### Exercise data
+ + + + + + +
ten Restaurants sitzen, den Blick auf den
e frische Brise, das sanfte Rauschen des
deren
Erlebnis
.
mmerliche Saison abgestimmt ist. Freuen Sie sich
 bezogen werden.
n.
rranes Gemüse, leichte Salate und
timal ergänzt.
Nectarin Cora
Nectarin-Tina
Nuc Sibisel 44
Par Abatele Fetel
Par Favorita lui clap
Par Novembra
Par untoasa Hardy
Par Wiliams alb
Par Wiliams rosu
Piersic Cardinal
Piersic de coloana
+ + + + + + +
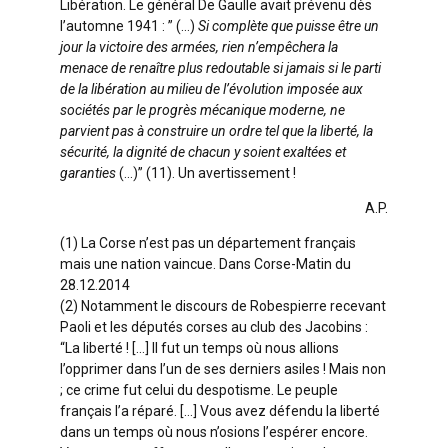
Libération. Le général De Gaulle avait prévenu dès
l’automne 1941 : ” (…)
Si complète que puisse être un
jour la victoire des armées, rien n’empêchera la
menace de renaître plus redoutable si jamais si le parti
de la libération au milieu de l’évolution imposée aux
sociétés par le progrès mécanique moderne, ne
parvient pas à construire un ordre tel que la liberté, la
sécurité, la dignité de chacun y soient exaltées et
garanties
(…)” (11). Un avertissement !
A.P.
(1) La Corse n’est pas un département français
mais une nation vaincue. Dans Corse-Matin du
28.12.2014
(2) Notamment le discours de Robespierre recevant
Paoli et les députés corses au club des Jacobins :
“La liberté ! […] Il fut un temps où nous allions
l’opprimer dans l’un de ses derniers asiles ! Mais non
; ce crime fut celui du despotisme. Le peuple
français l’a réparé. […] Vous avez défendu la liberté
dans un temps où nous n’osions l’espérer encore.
+ + + + + + +
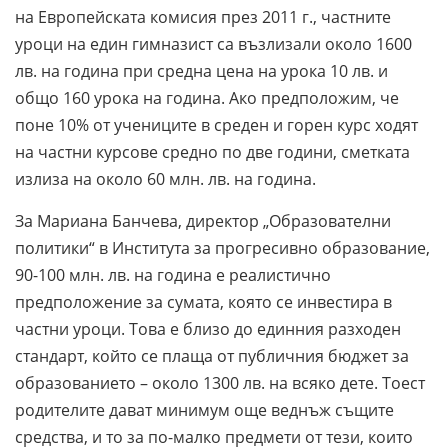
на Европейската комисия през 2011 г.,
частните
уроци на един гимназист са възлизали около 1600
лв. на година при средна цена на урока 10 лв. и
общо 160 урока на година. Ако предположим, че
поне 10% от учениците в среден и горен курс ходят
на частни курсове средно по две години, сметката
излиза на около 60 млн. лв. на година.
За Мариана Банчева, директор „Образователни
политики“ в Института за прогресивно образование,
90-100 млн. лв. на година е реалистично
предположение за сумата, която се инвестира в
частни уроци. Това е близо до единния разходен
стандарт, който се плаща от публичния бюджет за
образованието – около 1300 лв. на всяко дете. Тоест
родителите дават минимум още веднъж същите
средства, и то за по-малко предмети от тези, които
+ + + + + + +
### What to do
Here the output must be the lines above from the line with "уроци на един" to the line with "средства, и то", both included, duplicated word for word and nothing else.

### Response to this task
уроци на един гимназист са възлизали около 1600
лв. на година при средна цена на урока 10 лв. и
общо 160 урока на година. Ако предположим, че
поне 10% от учениците в среден и горен курс ходят
на частни курсове средно по две години, сметката
излиза на около 60 млн. лв. на година.
За Мариана Банчева, директор „Образователни
политики“ в Института за прогресивно образование,
90-100 млн. лв. на година е реалистично
предположение за сумата, която се инвестира в
частни уроци. Това е близо до единния разходен
стандарт, който се плаща от публичния бюджет за
образованието – около 1300 лв. на всяко дете. Тоест
родителите дават минимум още веднъж същите
средства, и то за по-малко предмети от тези, които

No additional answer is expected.